I stared at her, somewhat taken aback. “Dash it all, are you implying...?"

  Miss Feng handed me my pre-emptive victory cigar. She continued, in a thoughtful tone of voice: “Has Sir considered that it might be in his best interests—should he value the good opinion of his sister—to bring Jeremy along? After all, Lady Fiona's on Mars, too, even if she's preoccupied with the après ski circuit. If by some mischance she were to visit the Emir's palace and find Sir sans Jeremy it might be more than trivially embarrassing."

  “Dash it, you're right. I suppose I'll have to pack the bloody pachyderm, won't I? What a bore. Will he fit in the trunk?"

  Miss Feng sighed, very quietly. “I believe that may be a remote theoretical possibility. I shall endeavor to find out while Sir is enjoying himself not dying."

  “Try beer,” I called as I picked up my surfboard and climbed aboard the orbital delivery jitney. “Jeremy loves beer!” Miss Feng bowed as the door closed. I hope she doesn't give him too much, I thought. Then the gravity squirrelizer chittered to itself angrily, decided it was on the wrong planet, and tried to rectify the situation in its own inimitable way. I lay back and waited for orbit. I wasn't entirely certain of the wisdom of my proposed course of action—there are few predicaments as grim as facing a mammoth with a hangover across the breakfast table—but Miss Feng seemed like a competent sort, and I supposed I'd just have to trust her judgment. So I took a deep breath, waited another sixty seconds (until the alarm chimed), then opened the door and stepped off the running board over three hundred kilometers of hostile vacuum.

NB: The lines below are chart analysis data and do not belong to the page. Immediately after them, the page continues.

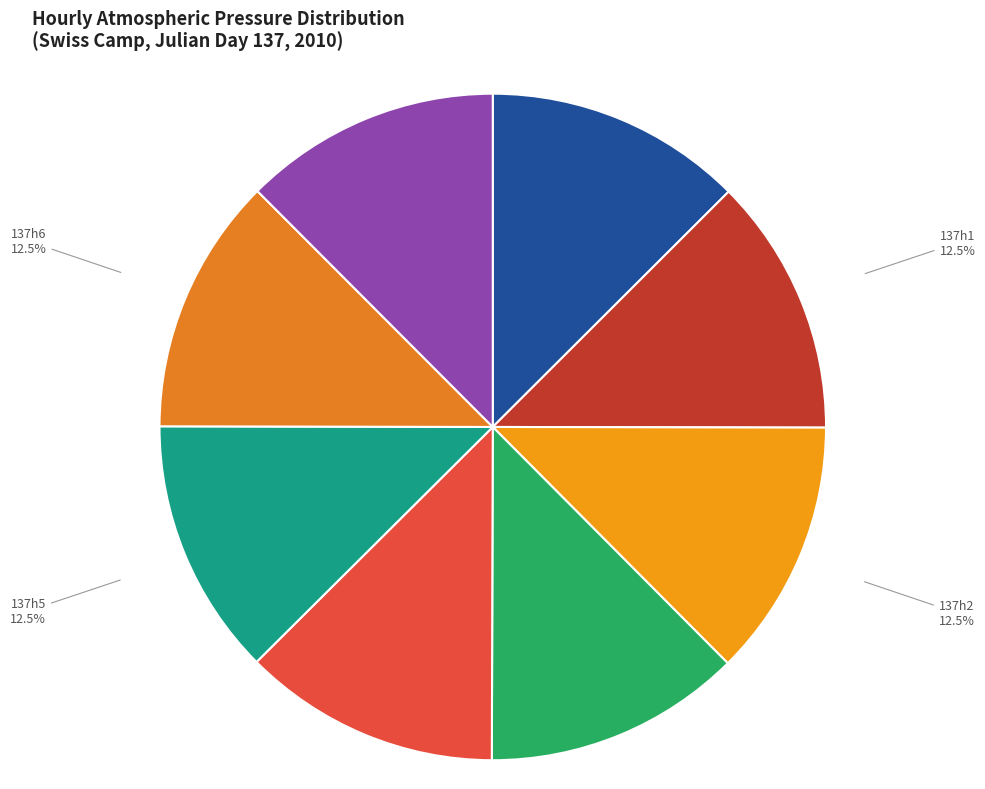

How many segments does this pie chart have?

8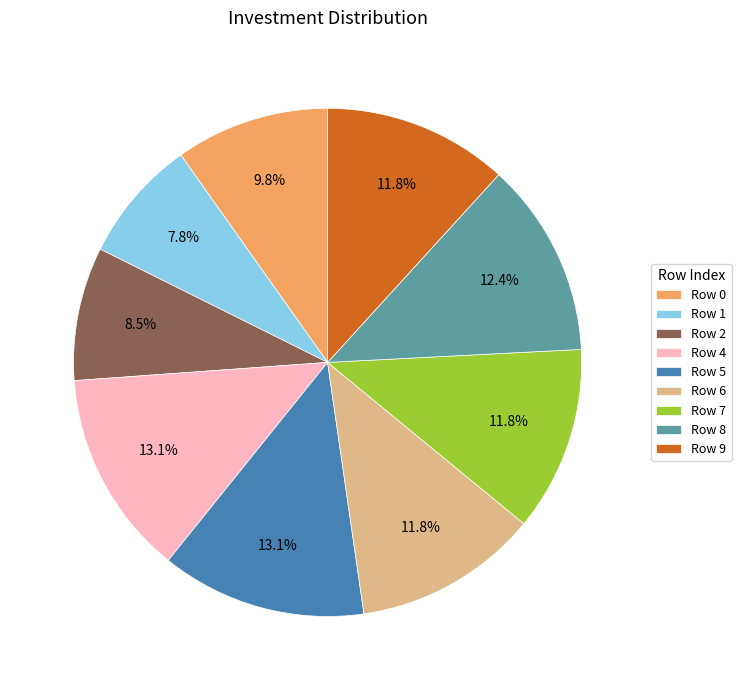

Combined, what portion of the pie is Row 7 and Row 2?

20.3%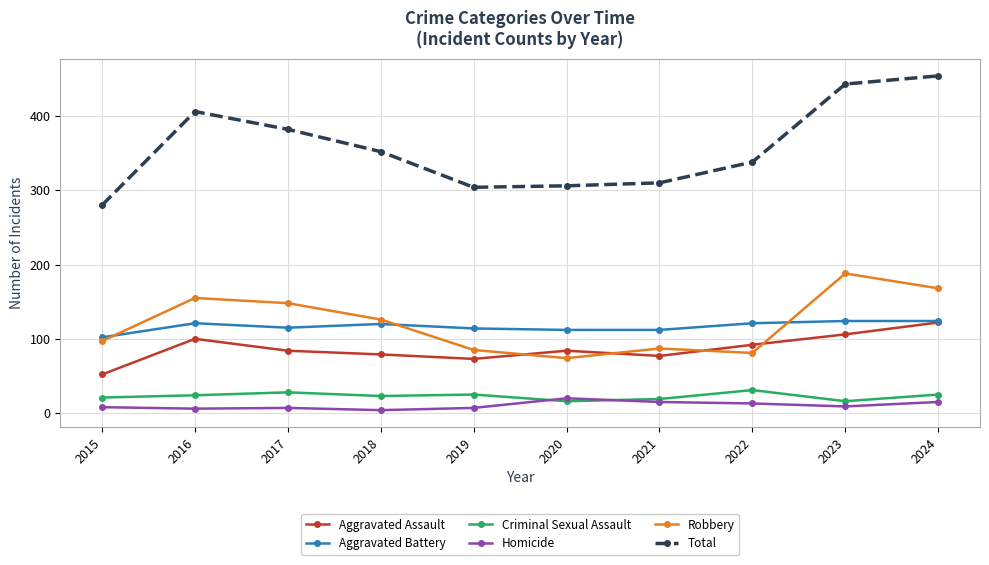

Between 2015 and 2022, which series saw the biggest shift?

Total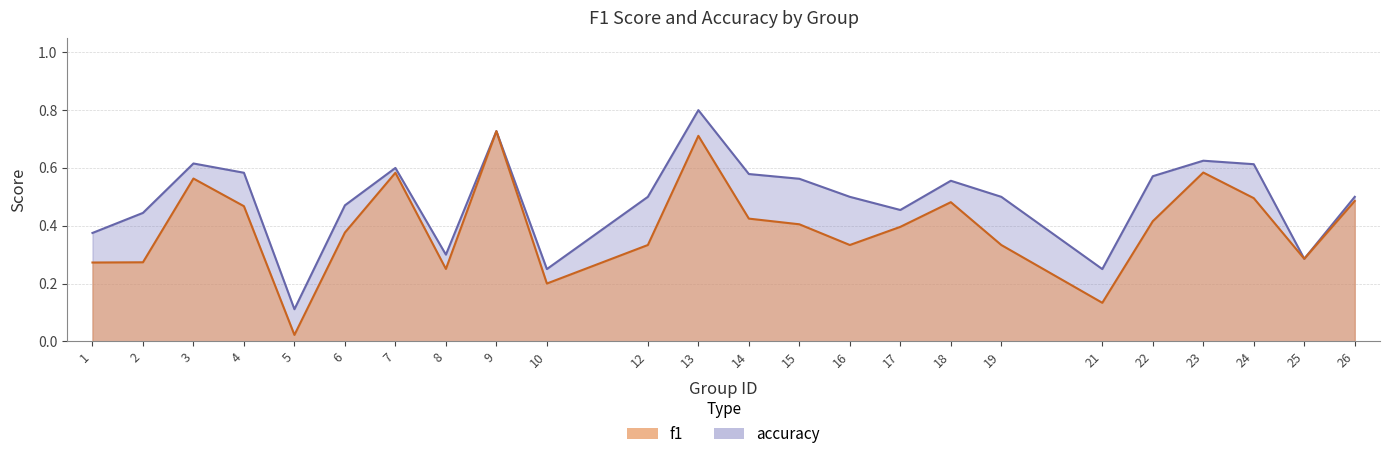

What is the minimum value for accuracy?

0.1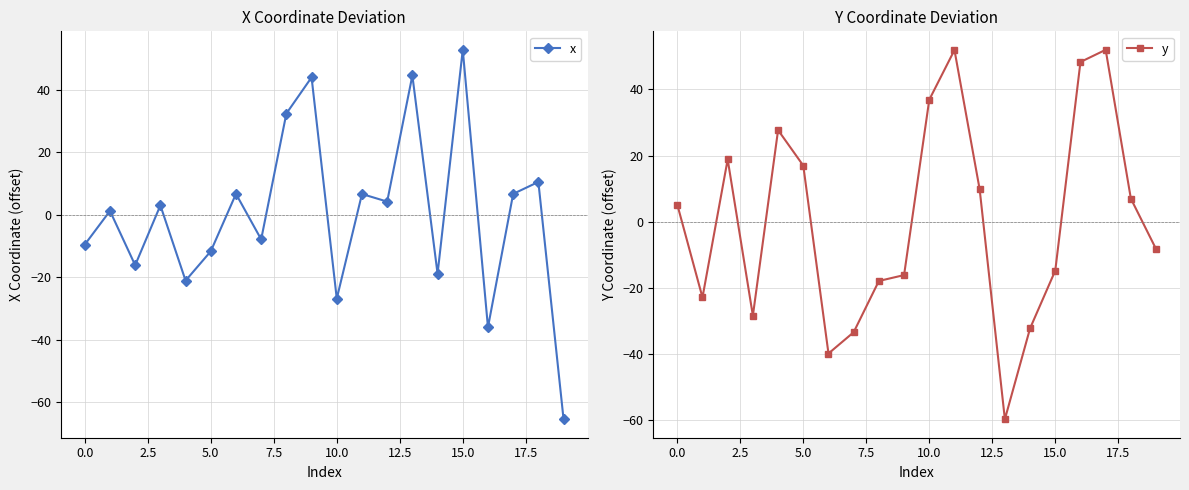

Is the value of y at 11 greater than the value of x at 18?

Yes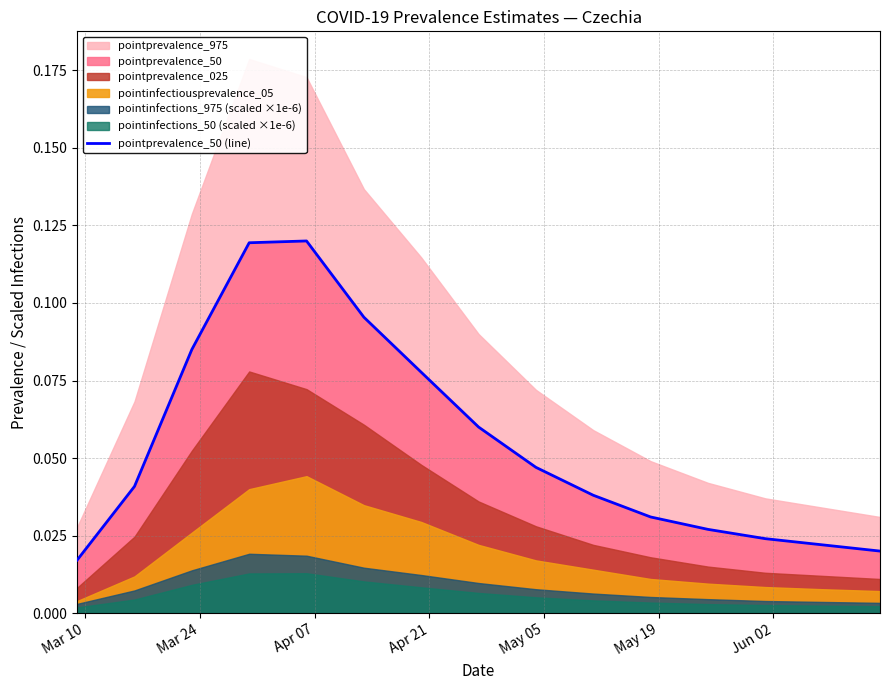

What position from the right is Mar 10?

15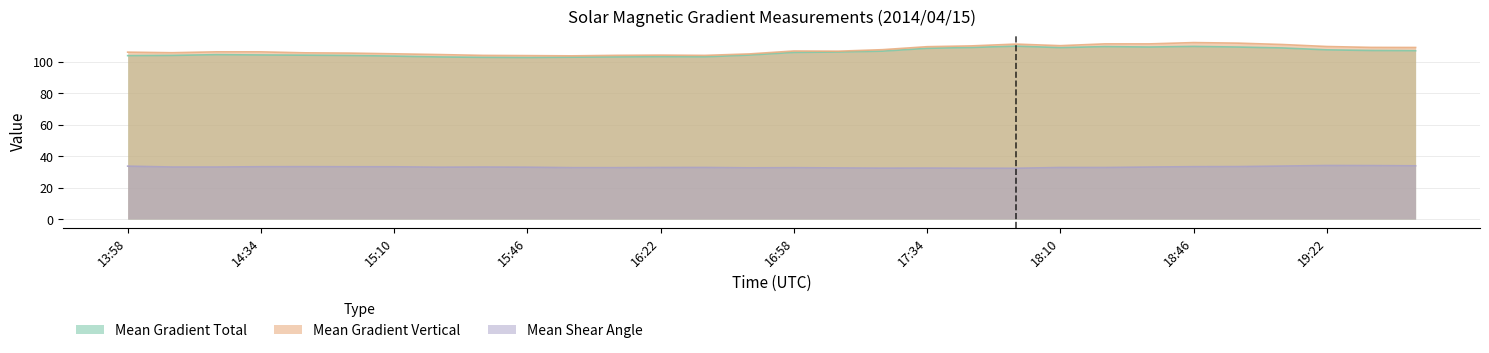

Where is the first local minimum for Mean Gradient Total?

15:46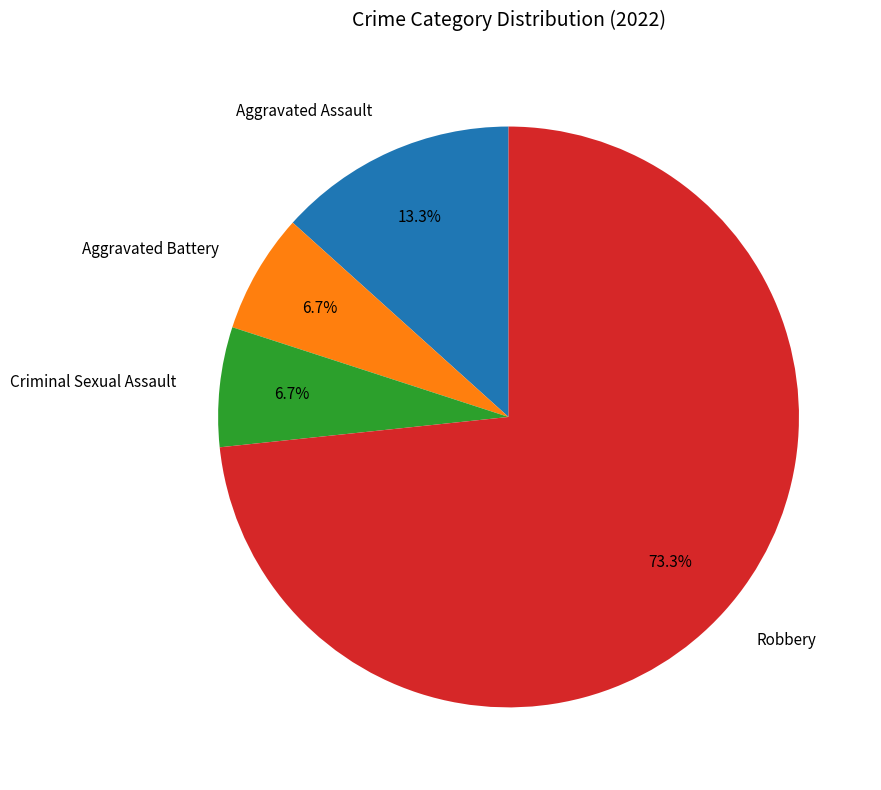

Do Criminal Sexual Assault and Aggravated Battery together represent more than half of the pie?

No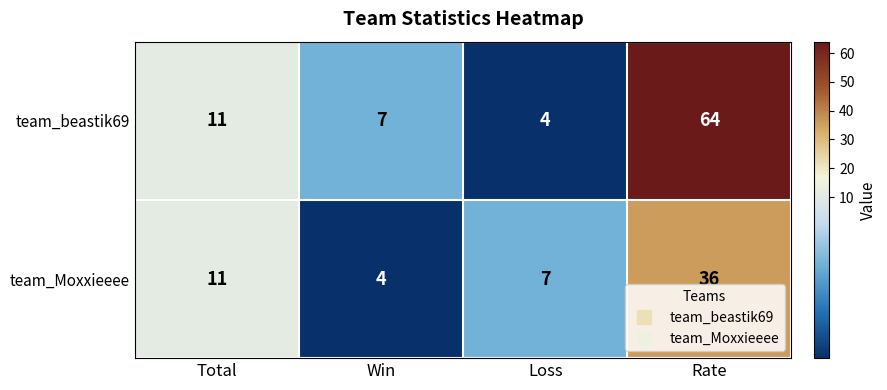

What is the minimum value shown in the chart?

4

  The drop went smoothly—as I suppose you guessed, or I wouldn't be here to bend your ear with the story, what? The adrenaline rush of standing astride a ten centimeter thick surfboard as it bumps and vibrates furiously in the hypersonic air-flow, trying to throw you off into the blast-furnace tornado winds of re-entry, is absolutely indescribable. So is the sight of the circular horizon flattening and growing, coming up to batter at your feet with angry fists of plasma. Ah, what rhapsody! What delight! I haven't got a poetic bone in my body, but when you tap into Toadsworth outside of the club-house's suppressor field that's the kind of narcotic drivel he'll feed you. I think he's a jolly good poet, for an obsessive-compulsive clankie with a staircase phobia and knobbly protrusions; but, at any rate, a more accurate description of competitive orbital re-entry diving I haven't heard from anyone recently.